Im Netz des Verbrechens
Auto.
Nein. Verdammt, nein!
Ich sehe zu Kay. Ich kann ihn doch nicht allein lassen.
Das Auto müht sich, aus der Parklücke zu kommen. Ich denke an Pawels Nachricht. Wenn er weiß, dass ich ein Verräter bin, hat er bestimmt schon jemand anderen gefunden, um den Job zu erledigen. Ich muss ihn aufhalten. Ich bilde mir ein, irgendwo in der Ferne eine Sirene zu hören.
»Hör zu. Der Notarzt ist gleich hier. Schaffst du es allein?«
Er nickt. Ich glaube ihm nicht. Und stehe trotzdem auf.
Dieser Tag ist noch nicht vorbei.
22
Makars Körper sackte zu Boden. Juna duckte sich hinter eine Säule, schaltete ihre Lampe aus und beobachtete, wie Makars Taschenlampe über den Boden rollte und einen Kreis beschrieb. Sie sah seinen Kopf. Die Augen, die ins Leere starrten. In der Stirn – ein sauberes Loch. Dafür fehlte ihm fast der gesamte Hinterkopf.

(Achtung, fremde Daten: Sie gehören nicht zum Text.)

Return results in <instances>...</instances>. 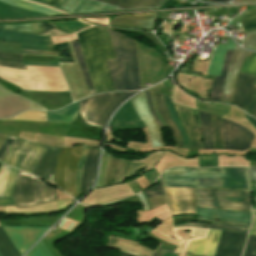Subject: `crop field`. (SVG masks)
<instances>
[{"instance_id":"24","label":"crop field","mask_w":256,"mask_h":256,"mask_svg":"<svg viewBox=\"0 0 256 256\" xmlns=\"http://www.w3.org/2000/svg\"><path fill=\"white\" fill-rule=\"evenodd\" d=\"M78 104L79 102L73 103L61 110L48 112L47 121L71 124V122L78 113Z\"/></svg>"},{"instance_id":"42","label":"crop field","mask_w":256,"mask_h":256,"mask_svg":"<svg viewBox=\"0 0 256 256\" xmlns=\"http://www.w3.org/2000/svg\"><path fill=\"white\" fill-rule=\"evenodd\" d=\"M99 151L95 149V152L93 154L92 160L89 165L88 169V175H87V183H86V191L88 188L94 183L95 180V174H96V166H97V160H98Z\"/></svg>"},{"instance_id":"5","label":"crop field","mask_w":256,"mask_h":256,"mask_svg":"<svg viewBox=\"0 0 256 256\" xmlns=\"http://www.w3.org/2000/svg\"><path fill=\"white\" fill-rule=\"evenodd\" d=\"M197 206L250 211L248 190L193 189Z\"/></svg>"},{"instance_id":"40","label":"crop field","mask_w":256,"mask_h":256,"mask_svg":"<svg viewBox=\"0 0 256 256\" xmlns=\"http://www.w3.org/2000/svg\"><path fill=\"white\" fill-rule=\"evenodd\" d=\"M107 63H108L109 71H110L111 78L113 81L114 89L115 90H124L122 81L120 78V74H119V71L117 68L116 61L115 60H107Z\"/></svg>"},{"instance_id":"10","label":"crop field","mask_w":256,"mask_h":256,"mask_svg":"<svg viewBox=\"0 0 256 256\" xmlns=\"http://www.w3.org/2000/svg\"><path fill=\"white\" fill-rule=\"evenodd\" d=\"M172 214H195L196 198L192 188H165Z\"/></svg>"},{"instance_id":"45","label":"crop field","mask_w":256,"mask_h":256,"mask_svg":"<svg viewBox=\"0 0 256 256\" xmlns=\"http://www.w3.org/2000/svg\"><path fill=\"white\" fill-rule=\"evenodd\" d=\"M93 149H94L93 147H90V149L87 153L86 159L84 161V165H83V169H82V175H81L80 195L85 192L86 174H87V169H88L89 162H90L91 157H92Z\"/></svg>"},{"instance_id":"38","label":"crop field","mask_w":256,"mask_h":256,"mask_svg":"<svg viewBox=\"0 0 256 256\" xmlns=\"http://www.w3.org/2000/svg\"><path fill=\"white\" fill-rule=\"evenodd\" d=\"M46 112L44 111H26L15 117L4 119V120H35L45 121Z\"/></svg>"},{"instance_id":"47","label":"crop field","mask_w":256,"mask_h":256,"mask_svg":"<svg viewBox=\"0 0 256 256\" xmlns=\"http://www.w3.org/2000/svg\"><path fill=\"white\" fill-rule=\"evenodd\" d=\"M26 256H52L49 250L41 241L30 253Z\"/></svg>"},{"instance_id":"61","label":"crop field","mask_w":256,"mask_h":256,"mask_svg":"<svg viewBox=\"0 0 256 256\" xmlns=\"http://www.w3.org/2000/svg\"><path fill=\"white\" fill-rule=\"evenodd\" d=\"M145 92H146V96H147V100H148V103H149V107H150V109H151V112H152L154 118L156 119L157 123L159 124L160 128H162V125H161L160 121L158 120V118L156 117V115H155V113H154V111H153V109H152V105H151L149 93H148L147 91H145Z\"/></svg>"},{"instance_id":"9","label":"crop field","mask_w":256,"mask_h":256,"mask_svg":"<svg viewBox=\"0 0 256 256\" xmlns=\"http://www.w3.org/2000/svg\"><path fill=\"white\" fill-rule=\"evenodd\" d=\"M4 231L23 255L48 229V227H3Z\"/></svg>"},{"instance_id":"75","label":"crop field","mask_w":256,"mask_h":256,"mask_svg":"<svg viewBox=\"0 0 256 256\" xmlns=\"http://www.w3.org/2000/svg\"><path fill=\"white\" fill-rule=\"evenodd\" d=\"M255 51H256V48H255Z\"/></svg>"},{"instance_id":"70","label":"crop field","mask_w":256,"mask_h":256,"mask_svg":"<svg viewBox=\"0 0 256 256\" xmlns=\"http://www.w3.org/2000/svg\"><path fill=\"white\" fill-rule=\"evenodd\" d=\"M207 1H213V2H227L228 0H207Z\"/></svg>"},{"instance_id":"63","label":"crop field","mask_w":256,"mask_h":256,"mask_svg":"<svg viewBox=\"0 0 256 256\" xmlns=\"http://www.w3.org/2000/svg\"><path fill=\"white\" fill-rule=\"evenodd\" d=\"M165 252L173 253V250L168 249H158L155 256H163Z\"/></svg>"},{"instance_id":"65","label":"crop field","mask_w":256,"mask_h":256,"mask_svg":"<svg viewBox=\"0 0 256 256\" xmlns=\"http://www.w3.org/2000/svg\"><path fill=\"white\" fill-rule=\"evenodd\" d=\"M243 116L256 128V120L249 117L247 114H243Z\"/></svg>"},{"instance_id":"71","label":"crop field","mask_w":256,"mask_h":256,"mask_svg":"<svg viewBox=\"0 0 256 256\" xmlns=\"http://www.w3.org/2000/svg\"><path fill=\"white\" fill-rule=\"evenodd\" d=\"M119 256H132V255H129V254H126V253L120 251V255Z\"/></svg>"},{"instance_id":"39","label":"crop field","mask_w":256,"mask_h":256,"mask_svg":"<svg viewBox=\"0 0 256 256\" xmlns=\"http://www.w3.org/2000/svg\"><path fill=\"white\" fill-rule=\"evenodd\" d=\"M18 172V170L12 167L10 168L9 175L4 187L3 197H13Z\"/></svg>"},{"instance_id":"33","label":"crop field","mask_w":256,"mask_h":256,"mask_svg":"<svg viewBox=\"0 0 256 256\" xmlns=\"http://www.w3.org/2000/svg\"><path fill=\"white\" fill-rule=\"evenodd\" d=\"M115 247L138 256H150L152 254L151 251L145 249L143 246L139 244L125 242L121 240H118Z\"/></svg>"},{"instance_id":"68","label":"crop field","mask_w":256,"mask_h":256,"mask_svg":"<svg viewBox=\"0 0 256 256\" xmlns=\"http://www.w3.org/2000/svg\"><path fill=\"white\" fill-rule=\"evenodd\" d=\"M251 183H252L253 194L256 195V181H251Z\"/></svg>"},{"instance_id":"51","label":"crop field","mask_w":256,"mask_h":256,"mask_svg":"<svg viewBox=\"0 0 256 256\" xmlns=\"http://www.w3.org/2000/svg\"><path fill=\"white\" fill-rule=\"evenodd\" d=\"M15 140H16L15 137L7 136V138L5 139V141L3 142V144L0 147V161L3 158V156L6 154L8 149L12 146V144Z\"/></svg>"},{"instance_id":"67","label":"crop field","mask_w":256,"mask_h":256,"mask_svg":"<svg viewBox=\"0 0 256 256\" xmlns=\"http://www.w3.org/2000/svg\"><path fill=\"white\" fill-rule=\"evenodd\" d=\"M163 82H164V84L167 86L168 90H169L170 92H172L174 85L171 83V81H170V80H165V81H163Z\"/></svg>"},{"instance_id":"4","label":"crop field","mask_w":256,"mask_h":256,"mask_svg":"<svg viewBox=\"0 0 256 256\" xmlns=\"http://www.w3.org/2000/svg\"><path fill=\"white\" fill-rule=\"evenodd\" d=\"M54 200H57L54 187L33 175L19 172L14 194L15 207L33 206Z\"/></svg>"},{"instance_id":"22","label":"crop field","mask_w":256,"mask_h":256,"mask_svg":"<svg viewBox=\"0 0 256 256\" xmlns=\"http://www.w3.org/2000/svg\"><path fill=\"white\" fill-rule=\"evenodd\" d=\"M101 3L118 7L117 10L124 9H150L158 8L163 0H94Z\"/></svg>"},{"instance_id":"20","label":"crop field","mask_w":256,"mask_h":256,"mask_svg":"<svg viewBox=\"0 0 256 256\" xmlns=\"http://www.w3.org/2000/svg\"><path fill=\"white\" fill-rule=\"evenodd\" d=\"M20 138V137H19ZM17 138L1 162L18 168L34 142Z\"/></svg>"},{"instance_id":"14","label":"crop field","mask_w":256,"mask_h":256,"mask_svg":"<svg viewBox=\"0 0 256 256\" xmlns=\"http://www.w3.org/2000/svg\"><path fill=\"white\" fill-rule=\"evenodd\" d=\"M247 234L222 231L215 256H240Z\"/></svg>"},{"instance_id":"74","label":"crop field","mask_w":256,"mask_h":256,"mask_svg":"<svg viewBox=\"0 0 256 256\" xmlns=\"http://www.w3.org/2000/svg\"><path fill=\"white\" fill-rule=\"evenodd\" d=\"M254 211H256V206H255V209H254Z\"/></svg>"},{"instance_id":"28","label":"crop field","mask_w":256,"mask_h":256,"mask_svg":"<svg viewBox=\"0 0 256 256\" xmlns=\"http://www.w3.org/2000/svg\"><path fill=\"white\" fill-rule=\"evenodd\" d=\"M0 27L14 30V31L41 34L55 26L49 22H37V23L21 24V25H0Z\"/></svg>"},{"instance_id":"26","label":"crop field","mask_w":256,"mask_h":256,"mask_svg":"<svg viewBox=\"0 0 256 256\" xmlns=\"http://www.w3.org/2000/svg\"><path fill=\"white\" fill-rule=\"evenodd\" d=\"M154 94H155L158 110H159L163 120L165 121V123L171 128V130L173 132V136L176 141V146L182 147L181 135H180L177 127L174 125V123L172 122L171 118L168 115L167 109L165 107L163 94L157 93V92H154Z\"/></svg>"},{"instance_id":"62","label":"crop field","mask_w":256,"mask_h":256,"mask_svg":"<svg viewBox=\"0 0 256 256\" xmlns=\"http://www.w3.org/2000/svg\"><path fill=\"white\" fill-rule=\"evenodd\" d=\"M255 7H256V6L250 8V9H248V10H251V9H253V8H255ZM246 11H247V10H246ZM244 13H245V11H244L241 15H239L238 17L234 18V19L230 22V24L239 23V21L242 19L243 15H244ZM230 24H229V25H230Z\"/></svg>"},{"instance_id":"23","label":"crop field","mask_w":256,"mask_h":256,"mask_svg":"<svg viewBox=\"0 0 256 256\" xmlns=\"http://www.w3.org/2000/svg\"><path fill=\"white\" fill-rule=\"evenodd\" d=\"M125 164V161L110 155L104 185L122 182Z\"/></svg>"},{"instance_id":"19","label":"crop field","mask_w":256,"mask_h":256,"mask_svg":"<svg viewBox=\"0 0 256 256\" xmlns=\"http://www.w3.org/2000/svg\"><path fill=\"white\" fill-rule=\"evenodd\" d=\"M59 150L60 148L48 147L42 159L40 160L37 167L33 171V174L54 183L53 176H54V171H55Z\"/></svg>"},{"instance_id":"49","label":"crop field","mask_w":256,"mask_h":256,"mask_svg":"<svg viewBox=\"0 0 256 256\" xmlns=\"http://www.w3.org/2000/svg\"><path fill=\"white\" fill-rule=\"evenodd\" d=\"M144 194L147 196L148 199L164 195L162 186H161V182H159V184L157 186L144 191Z\"/></svg>"},{"instance_id":"27","label":"crop field","mask_w":256,"mask_h":256,"mask_svg":"<svg viewBox=\"0 0 256 256\" xmlns=\"http://www.w3.org/2000/svg\"><path fill=\"white\" fill-rule=\"evenodd\" d=\"M46 148V146L35 143V145L32 147L28 155L19 166V169L32 173Z\"/></svg>"},{"instance_id":"25","label":"crop field","mask_w":256,"mask_h":256,"mask_svg":"<svg viewBox=\"0 0 256 256\" xmlns=\"http://www.w3.org/2000/svg\"><path fill=\"white\" fill-rule=\"evenodd\" d=\"M198 220L205 221V222H210V223H213V225L200 224V223H186L185 225L200 226V227H206V228H211V229H219V230L241 231V232H247L248 228L250 226V225H247V224H240V223H233V222H226V221H218V220H209V219H201V218H198Z\"/></svg>"},{"instance_id":"30","label":"crop field","mask_w":256,"mask_h":256,"mask_svg":"<svg viewBox=\"0 0 256 256\" xmlns=\"http://www.w3.org/2000/svg\"><path fill=\"white\" fill-rule=\"evenodd\" d=\"M235 46L236 44L230 39V37H229L228 44H221L217 46L209 75H217V76L220 75L226 50H234Z\"/></svg>"},{"instance_id":"8","label":"crop field","mask_w":256,"mask_h":256,"mask_svg":"<svg viewBox=\"0 0 256 256\" xmlns=\"http://www.w3.org/2000/svg\"><path fill=\"white\" fill-rule=\"evenodd\" d=\"M130 101L137 115L148 129L153 147L165 146L166 144L163 140L162 131L149 110L145 92L131 98Z\"/></svg>"},{"instance_id":"66","label":"crop field","mask_w":256,"mask_h":256,"mask_svg":"<svg viewBox=\"0 0 256 256\" xmlns=\"http://www.w3.org/2000/svg\"><path fill=\"white\" fill-rule=\"evenodd\" d=\"M250 179L256 180V168H250Z\"/></svg>"},{"instance_id":"53","label":"crop field","mask_w":256,"mask_h":256,"mask_svg":"<svg viewBox=\"0 0 256 256\" xmlns=\"http://www.w3.org/2000/svg\"><path fill=\"white\" fill-rule=\"evenodd\" d=\"M87 148H88V146H84V148H83L82 156H81V159H80V162H79V166H78V170H77V174H76L77 196H79L80 174H81L82 164H83L84 158L86 156Z\"/></svg>"},{"instance_id":"69","label":"crop field","mask_w":256,"mask_h":256,"mask_svg":"<svg viewBox=\"0 0 256 256\" xmlns=\"http://www.w3.org/2000/svg\"><path fill=\"white\" fill-rule=\"evenodd\" d=\"M6 138V136L5 135H1L0 134V145H1V143L3 142V140Z\"/></svg>"},{"instance_id":"44","label":"crop field","mask_w":256,"mask_h":256,"mask_svg":"<svg viewBox=\"0 0 256 256\" xmlns=\"http://www.w3.org/2000/svg\"><path fill=\"white\" fill-rule=\"evenodd\" d=\"M254 217H256V212H254ZM250 234L256 235V218H254V226ZM252 235L249 236V240H248V244H247L244 256H256V253H253L254 247L256 244V236H252Z\"/></svg>"},{"instance_id":"73","label":"crop field","mask_w":256,"mask_h":256,"mask_svg":"<svg viewBox=\"0 0 256 256\" xmlns=\"http://www.w3.org/2000/svg\"><path fill=\"white\" fill-rule=\"evenodd\" d=\"M255 204H256V196H254Z\"/></svg>"},{"instance_id":"18","label":"crop field","mask_w":256,"mask_h":256,"mask_svg":"<svg viewBox=\"0 0 256 256\" xmlns=\"http://www.w3.org/2000/svg\"><path fill=\"white\" fill-rule=\"evenodd\" d=\"M220 232L211 230L207 239L191 241L184 256H213Z\"/></svg>"},{"instance_id":"54","label":"crop field","mask_w":256,"mask_h":256,"mask_svg":"<svg viewBox=\"0 0 256 256\" xmlns=\"http://www.w3.org/2000/svg\"><path fill=\"white\" fill-rule=\"evenodd\" d=\"M9 168H10L9 166L3 165V164L1 165V168H0V197H2L3 186H4L5 178L7 176Z\"/></svg>"},{"instance_id":"7","label":"crop field","mask_w":256,"mask_h":256,"mask_svg":"<svg viewBox=\"0 0 256 256\" xmlns=\"http://www.w3.org/2000/svg\"><path fill=\"white\" fill-rule=\"evenodd\" d=\"M222 133L224 147L226 149L244 151L250 149L254 134L246 128L223 119Z\"/></svg>"},{"instance_id":"13","label":"crop field","mask_w":256,"mask_h":256,"mask_svg":"<svg viewBox=\"0 0 256 256\" xmlns=\"http://www.w3.org/2000/svg\"><path fill=\"white\" fill-rule=\"evenodd\" d=\"M178 113L181 117L182 123L187 130V134L190 138V148L203 149L201 143V134L198 126L200 125L198 112L192 108L176 105ZM197 118V123L195 116Z\"/></svg>"},{"instance_id":"57","label":"crop field","mask_w":256,"mask_h":256,"mask_svg":"<svg viewBox=\"0 0 256 256\" xmlns=\"http://www.w3.org/2000/svg\"><path fill=\"white\" fill-rule=\"evenodd\" d=\"M251 116L256 117V101L253 100L245 109Z\"/></svg>"},{"instance_id":"72","label":"crop field","mask_w":256,"mask_h":256,"mask_svg":"<svg viewBox=\"0 0 256 256\" xmlns=\"http://www.w3.org/2000/svg\"><path fill=\"white\" fill-rule=\"evenodd\" d=\"M164 256H178V254H169V253H165Z\"/></svg>"},{"instance_id":"60","label":"crop field","mask_w":256,"mask_h":256,"mask_svg":"<svg viewBox=\"0 0 256 256\" xmlns=\"http://www.w3.org/2000/svg\"><path fill=\"white\" fill-rule=\"evenodd\" d=\"M128 183L132 187V189L135 191V193L142 190L141 187L138 185V183L135 181V179L129 181Z\"/></svg>"},{"instance_id":"76","label":"crop field","mask_w":256,"mask_h":256,"mask_svg":"<svg viewBox=\"0 0 256 256\" xmlns=\"http://www.w3.org/2000/svg\"><path fill=\"white\" fill-rule=\"evenodd\" d=\"M0 256H1V254H0Z\"/></svg>"},{"instance_id":"50","label":"crop field","mask_w":256,"mask_h":256,"mask_svg":"<svg viewBox=\"0 0 256 256\" xmlns=\"http://www.w3.org/2000/svg\"><path fill=\"white\" fill-rule=\"evenodd\" d=\"M244 72L256 75V54L251 55ZM254 85H256V79Z\"/></svg>"},{"instance_id":"3","label":"crop field","mask_w":256,"mask_h":256,"mask_svg":"<svg viewBox=\"0 0 256 256\" xmlns=\"http://www.w3.org/2000/svg\"><path fill=\"white\" fill-rule=\"evenodd\" d=\"M136 92L98 94L81 100L79 111L84 121L104 128L113 110Z\"/></svg>"},{"instance_id":"12","label":"crop field","mask_w":256,"mask_h":256,"mask_svg":"<svg viewBox=\"0 0 256 256\" xmlns=\"http://www.w3.org/2000/svg\"><path fill=\"white\" fill-rule=\"evenodd\" d=\"M247 51L236 46L235 51L228 68V72L224 82L223 92L219 102L231 103L235 84L238 78V71L247 55ZM228 94V97H226Z\"/></svg>"},{"instance_id":"46","label":"crop field","mask_w":256,"mask_h":256,"mask_svg":"<svg viewBox=\"0 0 256 256\" xmlns=\"http://www.w3.org/2000/svg\"><path fill=\"white\" fill-rule=\"evenodd\" d=\"M144 166L145 164H137V163H132L127 161L125 173H124V180L134 176L136 171L144 168Z\"/></svg>"},{"instance_id":"59","label":"crop field","mask_w":256,"mask_h":256,"mask_svg":"<svg viewBox=\"0 0 256 256\" xmlns=\"http://www.w3.org/2000/svg\"><path fill=\"white\" fill-rule=\"evenodd\" d=\"M22 52H30V53H46V54H57V52H56V51L31 50V49H22Z\"/></svg>"},{"instance_id":"52","label":"crop field","mask_w":256,"mask_h":256,"mask_svg":"<svg viewBox=\"0 0 256 256\" xmlns=\"http://www.w3.org/2000/svg\"><path fill=\"white\" fill-rule=\"evenodd\" d=\"M255 45H256V32L247 33L243 47L253 50Z\"/></svg>"},{"instance_id":"2","label":"crop field","mask_w":256,"mask_h":256,"mask_svg":"<svg viewBox=\"0 0 256 256\" xmlns=\"http://www.w3.org/2000/svg\"><path fill=\"white\" fill-rule=\"evenodd\" d=\"M162 177L165 187L248 188L246 168H171Z\"/></svg>"},{"instance_id":"48","label":"crop field","mask_w":256,"mask_h":256,"mask_svg":"<svg viewBox=\"0 0 256 256\" xmlns=\"http://www.w3.org/2000/svg\"><path fill=\"white\" fill-rule=\"evenodd\" d=\"M109 154L103 152L102 155V161H101V167H100V175H99V181L97 183L96 187H100L103 184L106 168H107V162H108Z\"/></svg>"},{"instance_id":"35","label":"crop field","mask_w":256,"mask_h":256,"mask_svg":"<svg viewBox=\"0 0 256 256\" xmlns=\"http://www.w3.org/2000/svg\"><path fill=\"white\" fill-rule=\"evenodd\" d=\"M0 253L2 256H19L2 228L0 227Z\"/></svg>"},{"instance_id":"21","label":"crop field","mask_w":256,"mask_h":256,"mask_svg":"<svg viewBox=\"0 0 256 256\" xmlns=\"http://www.w3.org/2000/svg\"><path fill=\"white\" fill-rule=\"evenodd\" d=\"M198 215L218 219L250 223L251 214L238 211H222L198 208Z\"/></svg>"},{"instance_id":"55","label":"crop field","mask_w":256,"mask_h":256,"mask_svg":"<svg viewBox=\"0 0 256 256\" xmlns=\"http://www.w3.org/2000/svg\"><path fill=\"white\" fill-rule=\"evenodd\" d=\"M0 66L10 67V68L26 69L25 66H24V63L1 60V59H0Z\"/></svg>"},{"instance_id":"41","label":"crop field","mask_w":256,"mask_h":256,"mask_svg":"<svg viewBox=\"0 0 256 256\" xmlns=\"http://www.w3.org/2000/svg\"><path fill=\"white\" fill-rule=\"evenodd\" d=\"M244 32L256 30V8L245 13V17L240 22Z\"/></svg>"},{"instance_id":"34","label":"crop field","mask_w":256,"mask_h":256,"mask_svg":"<svg viewBox=\"0 0 256 256\" xmlns=\"http://www.w3.org/2000/svg\"><path fill=\"white\" fill-rule=\"evenodd\" d=\"M221 121L222 118L211 114V123L213 130L214 149H223V141L221 137Z\"/></svg>"},{"instance_id":"17","label":"crop field","mask_w":256,"mask_h":256,"mask_svg":"<svg viewBox=\"0 0 256 256\" xmlns=\"http://www.w3.org/2000/svg\"><path fill=\"white\" fill-rule=\"evenodd\" d=\"M156 15L155 13H149L115 16L109 25L115 27L152 29Z\"/></svg>"},{"instance_id":"16","label":"crop field","mask_w":256,"mask_h":256,"mask_svg":"<svg viewBox=\"0 0 256 256\" xmlns=\"http://www.w3.org/2000/svg\"><path fill=\"white\" fill-rule=\"evenodd\" d=\"M254 79L255 77L251 75H239L232 104L244 109L254 99L253 95L256 91V86L252 85Z\"/></svg>"},{"instance_id":"64","label":"crop field","mask_w":256,"mask_h":256,"mask_svg":"<svg viewBox=\"0 0 256 256\" xmlns=\"http://www.w3.org/2000/svg\"><path fill=\"white\" fill-rule=\"evenodd\" d=\"M25 64H37V65H54L58 66V63H41V62H24Z\"/></svg>"},{"instance_id":"43","label":"crop field","mask_w":256,"mask_h":256,"mask_svg":"<svg viewBox=\"0 0 256 256\" xmlns=\"http://www.w3.org/2000/svg\"><path fill=\"white\" fill-rule=\"evenodd\" d=\"M53 23H55L56 25H58L59 27H61L62 29L66 30L70 33L88 26V25L83 24L77 20L64 21V22H53Z\"/></svg>"},{"instance_id":"58","label":"crop field","mask_w":256,"mask_h":256,"mask_svg":"<svg viewBox=\"0 0 256 256\" xmlns=\"http://www.w3.org/2000/svg\"><path fill=\"white\" fill-rule=\"evenodd\" d=\"M0 206H14L13 198H0Z\"/></svg>"},{"instance_id":"6","label":"crop field","mask_w":256,"mask_h":256,"mask_svg":"<svg viewBox=\"0 0 256 256\" xmlns=\"http://www.w3.org/2000/svg\"><path fill=\"white\" fill-rule=\"evenodd\" d=\"M82 147L61 149L54 176L55 185L74 198H76L75 174Z\"/></svg>"},{"instance_id":"15","label":"crop field","mask_w":256,"mask_h":256,"mask_svg":"<svg viewBox=\"0 0 256 256\" xmlns=\"http://www.w3.org/2000/svg\"><path fill=\"white\" fill-rule=\"evenodd\" d=\"M0 40L21 42L22 48L48 50H51L52 48L50 36H32L0 29Z\"/></svg>"},{"instance_id":"32","label":"crop field","mask_w":256,"mask_h":256,"mask_svg":"<svg viewBox=\"0 0 256 256\" xmlns=\"http://www.w3.org/2000/svg\"><path fill=\"white\" fill-rule=\"evenodd\" d=\"M0 1L4 2V3H7L9 5H12V6H16V7L27 9V10L37 11V12L44 13V14H47V15L62 14V13H59L55 10L50 9V8L41 7V6H38L36 4L29 3V2H26V1H22V0H0Z\"/></svg>"},{"instance_id":"37","label":"crop field","mask_w":256,"mask_h":256,"mask_svg":"<svg viewBox=\"0 0 256 256\" xmlns=\"http://www.w3.org/2000/svg\"><path fill=\"white\" fill-rule=\"evenodd\" d=\"M72 43H73V46H74V50H75L78 62L80 64V67H81L82 72L84 74V77H85V80L87 82L88 88L90 90V93L93 94L95 92H94L93 86L91 84V81H90V78H89V75H88V72H87L84 60H83V56H82V53H81V50H80L79 42L78 41H74Z\"/></svg>"},{"instance_id":"36","label":"crop field","mask_w":256,"mask_h":256,"mask_svg":"<svg viewBox=\"0 0 256 256\" xmlns=\"http://www.w3.org/2000/svg\"><path fill=\"white\" fill-rule=\"evenodd\" d=\"M165 101H166V107L168 109V112H169L173 122L178 127V129L180 130V133L182 135L183 147L188 148L186 133H185L184 129L182 128L179 120L177 119V117L175 115L174 108H173V105H172V99L168 96H165Z\"/></svg>"},{"instance_id":"29","label":"crop field","mask_w":256,"mask_h":256,"mask_svg":"<svg viewBox=\"0 0 256 256\" xmlns=\"http://www.w3.org/2000/svg\"><path fill=\"white\" fill-rule=\"evenodd\" d=\"M233 51H227L226 52V56L224 59V63H223V67H222V71H221V75L220 77H215L214 79V83H213V87H212V91H211V95L209 100L210 101H219L221 92H222V88H223V82H224V78L227 72V68L231 59V55H232Z\"/></svg>"},{"instance_id":"1","label":"crop field","mask_w":256,"mask_h":256,"mask_svg":"<svg viewBox=\"0 0 256 256\" xmlns=\"http://www.w3.org/2000/svg\"><path fill=\"white\" fill-rule=\"evenodd\" d=\"M110 38L125 90L141 88L134 39L110 31ZM108 30L92 27L77 33L95 92L114 90L105 59H115Z\"/></svg>"},{"instance_id":"56","label":"crop field","mask_w":256,"mask_h":256,"mask_svg":"<svg viewBox=\"0 0 256 256\" xmlns=\"http://www.w3.org/2000/svg\"><path fill=\"white\" fill-rule=\"evenodd\" d=\"M0 58L7 59V60H13V61H22L21 54H14V53H6V52H0Z\"/></svg>"},{"instance_id":"11","label":"crop field","mask_w":256,"mask_h":256,"mask_svg":"<svg viewBox=\"0 0 256 256\" xmlns=\"http://www.w3.org/2000/svg\"><path fill=\"white\" fill-rule=\"evenodd\" d=\"M51 5L56 8L61 0H35ZM58 9L69 13H83L104 10H116V7L108 6L90 0H62L57 6Z\"/></svg>"},{"instance_id":"31","label":"crop field","mask_w":256,"mask_h":256,"mask_svg":"<svg viewBox=\"0 0 256 256\" xmlns=\"http://www.w3.org/2000/svg\"><path fill=\"white\" fill-rule=\"evenodd\" d=\"M201 126L199 127L201 130L204 149H212L213 147V139H212V130L210 123V114L203 113L199 111Z\"/></svg>"}]
</instances>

Ihr Magen krampfte. Sie schluckte. Noch einmal. Und noch ein Mal. Nur mit Mühe gelang es ihr, die Übelkeit zu unterdrücken. Mit dem Ärmel ihrer Bluse wischte sie sich über das Gesicht und riskierte einen Blick hinter der Säule hervor. In der Dunkelheit konnte sie nicht das Geringste sehen. Aber irgendwo da vorne – da war eine weitere Treppe. Sollte sie nach unten? Jedenfalls weg von der Etage, auf der ein Killer lauerte. Sie musste es einfach versuchen, denn hier würde der Schütze sie kriegen.
Sie lief.
Zwölf Schritte, die ihr wie eine Ewigkeit vorkamen.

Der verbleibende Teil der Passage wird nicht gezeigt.